En matière de comptes de campagne, il n'y a pas que l'affaire Bygmalion. Le Front National a été renvoyé en correctionnelle jeudi 6 octobre pour complicité d'escroquerie lors des législatives et recel d'abus de biens sociaux. La cible : le financement des campagnes de 2012. Parmi les mis en cause, on retrouve le trésorier du parti, Wallerand de Saint-Just, qui y voit "une perpétuelle persécution contre le Front national". Machination, complot... Du déjà entendu.

Si la patronne du FN, elle, n'est pas mise en examen, la question des liens qu'elle entretient avec cet entourage qui sent le souffre va se poser. Pour l'instant, Marine Le Pen ne prend aucune distance, au contraire... L'amitié d'abord ! Axel Loustau, ex-trésorier du micro-parti Jeanne, a été propulsé conseiller régional d'Ile-de-France, tandis que Frédéric Chatillon, un ancien du GUD, se verrait bien jouer un rôle dans la future campagne. Attention au retour de boomerang.

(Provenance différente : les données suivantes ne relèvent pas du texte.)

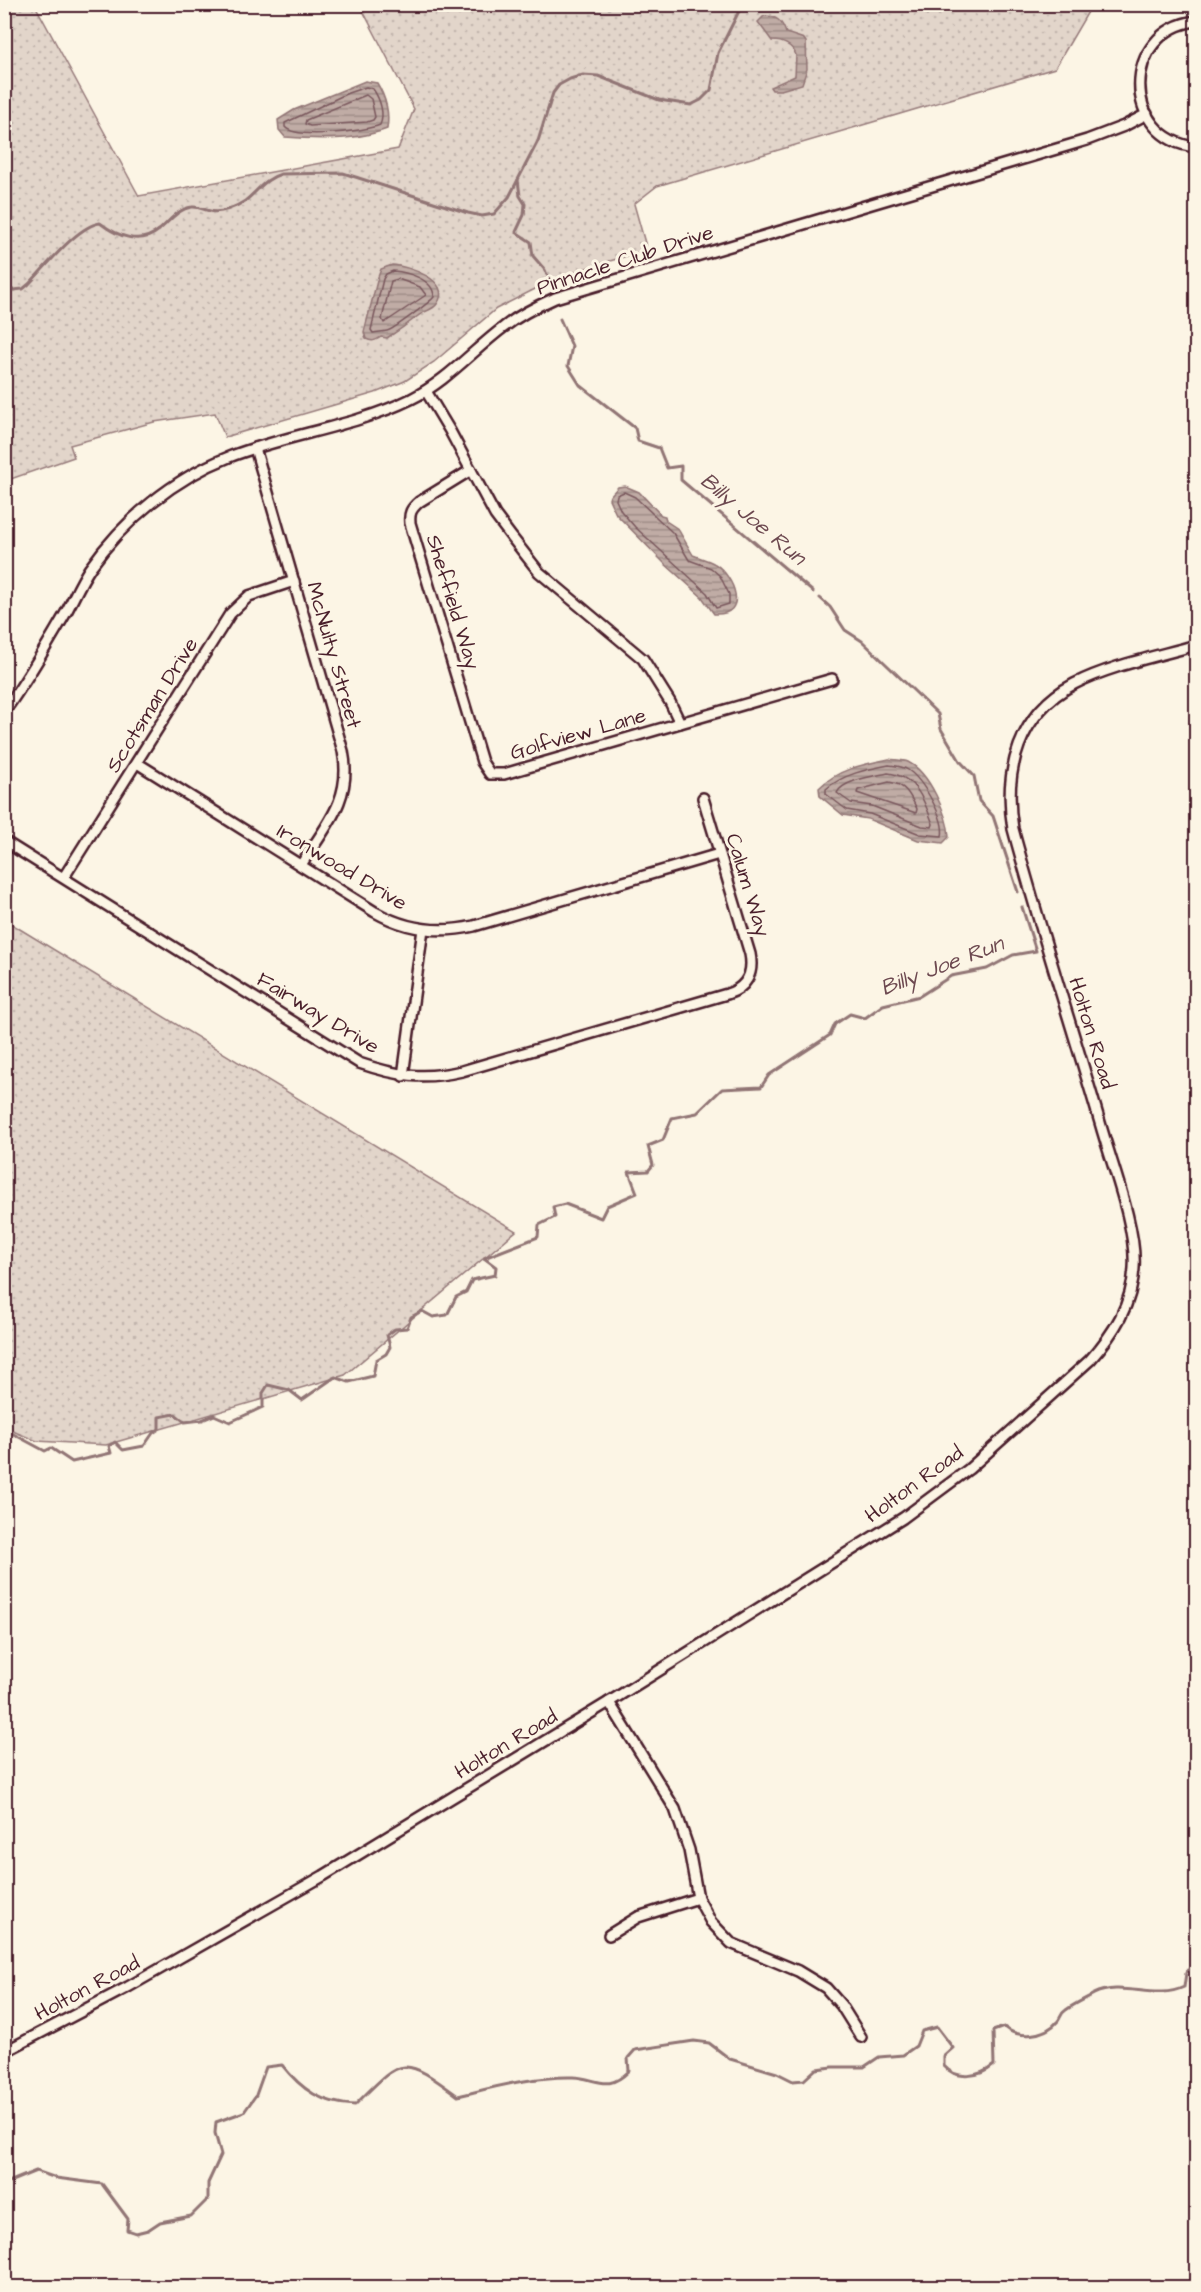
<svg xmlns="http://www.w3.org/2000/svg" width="1201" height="2292" font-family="'Architects Daughter',sans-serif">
	<defs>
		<pattern id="grass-dots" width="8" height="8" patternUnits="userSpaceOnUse" patternTransform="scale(1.5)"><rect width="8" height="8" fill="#e2d5ca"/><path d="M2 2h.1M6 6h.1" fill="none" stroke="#c3b6ae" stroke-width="1.8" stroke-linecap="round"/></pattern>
		<pattern id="water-rules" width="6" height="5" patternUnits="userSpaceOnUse" patternTransform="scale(1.5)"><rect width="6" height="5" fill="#c0aca5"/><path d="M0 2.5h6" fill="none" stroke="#9e8b87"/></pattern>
	</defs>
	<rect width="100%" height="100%" fill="#fcf5e5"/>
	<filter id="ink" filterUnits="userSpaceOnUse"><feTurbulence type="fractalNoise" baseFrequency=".0167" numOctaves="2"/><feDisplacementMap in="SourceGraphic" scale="12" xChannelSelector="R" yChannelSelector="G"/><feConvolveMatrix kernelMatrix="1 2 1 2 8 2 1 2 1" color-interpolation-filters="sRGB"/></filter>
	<g filter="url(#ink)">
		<g fill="url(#grass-dots)" stroke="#967a7a" stroke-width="1.5">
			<polygon points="4,5 35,5 139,196 398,149 414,109 360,5 1092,5 1055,68 657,186 634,204 647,250 583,269 545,284 496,309 434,362 405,381 375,393 225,437 215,413 154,422 70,445 74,457 5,481"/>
			<polygon points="5,920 516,1231 345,1375 106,1445 37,1441 5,1428"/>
		</g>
		<g fill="url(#water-rules)" stroke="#917474" stroke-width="1.5">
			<path d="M764,16C777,16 782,21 786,33L804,39L806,42L807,69L802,84L781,90H772L770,87L795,76L796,55C792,45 782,41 772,41L758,22Z"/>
			<path d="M365,81L377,83C386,98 390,112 387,129C356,141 318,140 285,137L279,130L278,120L294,110Z"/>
			<path d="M392,265C407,266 454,280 437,304C433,310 424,311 418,316C408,324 398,331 387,338L381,337C375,341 372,342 366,339L364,332L378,277L381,269Z"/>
			<path d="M625,486L639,492L661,515L665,516L666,521L678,529L693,555C700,558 709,560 715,564C734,576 750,616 714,614L702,597L665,564L616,514L609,499L610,496L618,487Z"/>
			<path d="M889,759C894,760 903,760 908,762C929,772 948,815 949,837L943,843L918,840L868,819L843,815L820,796L819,788C838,769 864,764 889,759Z"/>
		</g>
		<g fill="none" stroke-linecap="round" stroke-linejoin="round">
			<g stroke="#79575c" stroke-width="1.5">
				<path d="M366,87L373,89C380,99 385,114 380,125C365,131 296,140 285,127V123L348,93Z"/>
				<polygon points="366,95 371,99 375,117 373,120 367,122 310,126 305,124 306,120"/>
				<path d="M393,271C407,272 434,279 434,297C431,301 393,330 387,331C382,332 378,332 373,333L371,330L383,279L386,274Z"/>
				<polygon points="398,279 420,287 426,295 384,323 382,319 391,281"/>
				<polygon points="624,492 635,497 673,533 689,560 711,568 720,576 729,594 729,604 716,608 707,593 635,527 621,511 616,500 617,495"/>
				<path d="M889,765C895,766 902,766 908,770C922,779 946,819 942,836L920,834L870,814L847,810L826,794V789C843,774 868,769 889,765Z"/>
				<path d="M888,773C916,776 924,800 933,824L932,827L922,826L872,806L851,803L837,793C843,780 875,776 888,773Z"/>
				<path d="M889,782C905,784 910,795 917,809L916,813L857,793L858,790Z"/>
			</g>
			<g stroke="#917474" stroke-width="3">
				<polyline points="518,180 520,196 525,204 524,215 516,232 531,242 533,256 545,270 547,275"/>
				<path d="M4,291L23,289L29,284C45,268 77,226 100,223C117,236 140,246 159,230C169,222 177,209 192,207C198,206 204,210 210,211C221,214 236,207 245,201C258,191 264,179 281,174L343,173L468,213L482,216L494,214L509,197L538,141L553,93L559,85L570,79L583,75L598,76L659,100L691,105L701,100L711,90L718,53L740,9L746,4"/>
				<polyline points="560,319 572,346 568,366 580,385 635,428 638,441 659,448 667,468 681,466 681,480 813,592"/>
				<polyline points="820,598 830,607 845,630 862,641 938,714 941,729 960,761 974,776 979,801 993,816 1018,892"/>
				<polyline points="4,1429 45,1451 51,1448 72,1462 111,1453 109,1446 115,1442 123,1450 144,1446 153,1433 159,1429 159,1417 175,1414 185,1422 202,1420 214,1415 230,1422 263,1407 263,1393 268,1385 289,1390 302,1400 335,1377 349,1382 373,1376 376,1360 386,1354 390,1347 387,1335 395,1329 407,1328 411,1317 422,1311 433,1317 447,1315 456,1297 466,1292 472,1280 495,1275 496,1267 484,1258 538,1237 539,1225 555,1217 553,1207 565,1204 601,1218 607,1206 637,1193 629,1172 648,1171 653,1165 648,1146 663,1140 672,1118 697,1113 722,1089 761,1087 769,1075 830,1035 835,1024 850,1014 865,1018 883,1005 920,996 951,976 987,969 1013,955 1036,951 1022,907"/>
				<path d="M4,2184L36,2171L56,2178L102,2184L128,2219L127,2230L136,2233L148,2230L160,2222L191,2216L208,2199V2183L221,2155L215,2133L216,2122L244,2112L256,2095L266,2067L282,2065C302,2090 322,2104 355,2105C403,2057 402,2055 458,2096C495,2087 534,2076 573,2077C598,2078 607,2093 629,2071L628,2058L635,2050L694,2041L709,2043L730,2059L777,2073L793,2081L804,2080L816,2069L833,2067H864L879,2057L903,2055L916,2046L922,2031L937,2027L953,2048L944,2056V2066C957,2081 980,2077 994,2065L993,2031L1004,2027C1018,2039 1045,2037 1058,2021C1061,2017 1061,2013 1066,2010C1074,2004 1085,1999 1094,1994C1122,1980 1155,2001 1184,1987L1186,1973L1196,1961"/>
			</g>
			<g stroke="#4a1f2b" stroke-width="14">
				<g id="minor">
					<path d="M1196,21C1121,31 1121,139 1196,147"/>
					<polyline points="426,391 450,431 495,515 510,535 539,572 643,659 670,702 680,723"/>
					<path d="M255,448L343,751C353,799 325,827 301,865"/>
					<path d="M471,470L419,502C411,509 409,513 410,523L482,762L490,774H504L832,679"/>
					<path d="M4,712C26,681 45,649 64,616C73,600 80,583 90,568C125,519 173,479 229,457C288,434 354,427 411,399C447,381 472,351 504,327C519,315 537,306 555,298L1087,140L1124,126L1147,114"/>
					<path d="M137,763L375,912C405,929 439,934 474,926L719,854"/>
					<path d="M4,841L359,1063C397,1076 423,1080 462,1071L727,994C746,988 754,974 750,954L703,798"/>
					<polyline points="64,877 230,614 249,596 294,581"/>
					<polyline points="403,1076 423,929"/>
					<polyline points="609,1702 675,1809 689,1850 698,1898 711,1922 731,1943 798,1971 826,1988 841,2005 861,2037"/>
					<polyline points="609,1935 638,1917 698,1898"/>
					<path d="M4,2052L128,1987L323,1876L609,1702L903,1518L969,1469L1090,1360C1114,1333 1132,1305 1134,1268C1137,1229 1112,1165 1101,1126C1072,1027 1040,929 1013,829C1003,771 1019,713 1074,684C1109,666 1158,656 1196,645"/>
				</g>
			</g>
			<use href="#minor" stroke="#fcf5e5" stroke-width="9"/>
		</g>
	</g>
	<g text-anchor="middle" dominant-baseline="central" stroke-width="6" stroke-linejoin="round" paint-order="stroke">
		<g font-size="21" fill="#4a1f2b" stroke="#fcf5e5">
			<text transform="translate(625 260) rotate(-18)">Pinnacle Club Drive</text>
			<text transform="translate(453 602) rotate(73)">Sheffield Way</text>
			<text transform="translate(334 655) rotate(74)">McNulty Street</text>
			<text transform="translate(152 705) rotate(-58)">Scotsman Drive</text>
			<text transform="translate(578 734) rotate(-16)">Golfview Lane</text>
			<text transform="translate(342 867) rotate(31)">Ironwood Drive</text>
			<text transform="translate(748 885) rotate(73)">Calum Way</text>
			<text transform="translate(318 1013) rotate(31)">Fairway Drive</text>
			<text transform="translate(1092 1033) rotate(73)">Holton Road</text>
			<text transform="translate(914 1484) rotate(-36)">Holton Road</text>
			<text transform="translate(506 1744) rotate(-31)">Holton Road</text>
			<text transform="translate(87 1988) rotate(-28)">Holton Road</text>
		</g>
		<g font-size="22" font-style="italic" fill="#6d4950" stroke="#fcf5e5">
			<text transform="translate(753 519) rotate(40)">Billy Joe Run</text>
			<text transform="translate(942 966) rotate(-21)">Billy Joe Run</text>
		</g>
	</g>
	<rect width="1201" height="2292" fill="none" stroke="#fcf5e5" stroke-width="24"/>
	<rect x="12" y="12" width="1177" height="2268" fill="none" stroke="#4a1f2b" stroke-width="2" filter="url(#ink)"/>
</svg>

Yannick Jadot pas franchement optimiste... mais sincère

"Je ne crois pas qu'il y aura un président écologiste en 2017". Voilà une sortie étonnante de la part de Yannick Jadot jeudi 6 octobre, lors du deuxième débat de la primaire Europe Écologie les Verts, à laquelle il est candidat. La primaire à ses yeux permet surtout de préparer les élections législatives. Pas vendeur, mais sincère.

L'amour en politique

Côté people, dans Paris Match cette semaine, on peut apercevoir le baiser furtif entre Alain et Isabelle Juppé. Dans un autre registre, on peut se pencher sur les 33 ans de correspondances et d'amour épistolaire caché entre Anne Pingeot et François Mitterrand. "Je t'adore, Anne" : une phrase déclinée sur tous les tons dans Lettres à Anne 1962-1995, un livre de 1 280 pages, qui sortira la semaine prochaine. L'amour comme moteur politique, ressort intime du sphinx Mitterrand.

C'est la note du débrief : un 19/20 pour Gallimard et Anne Pingeot pour ce document unique.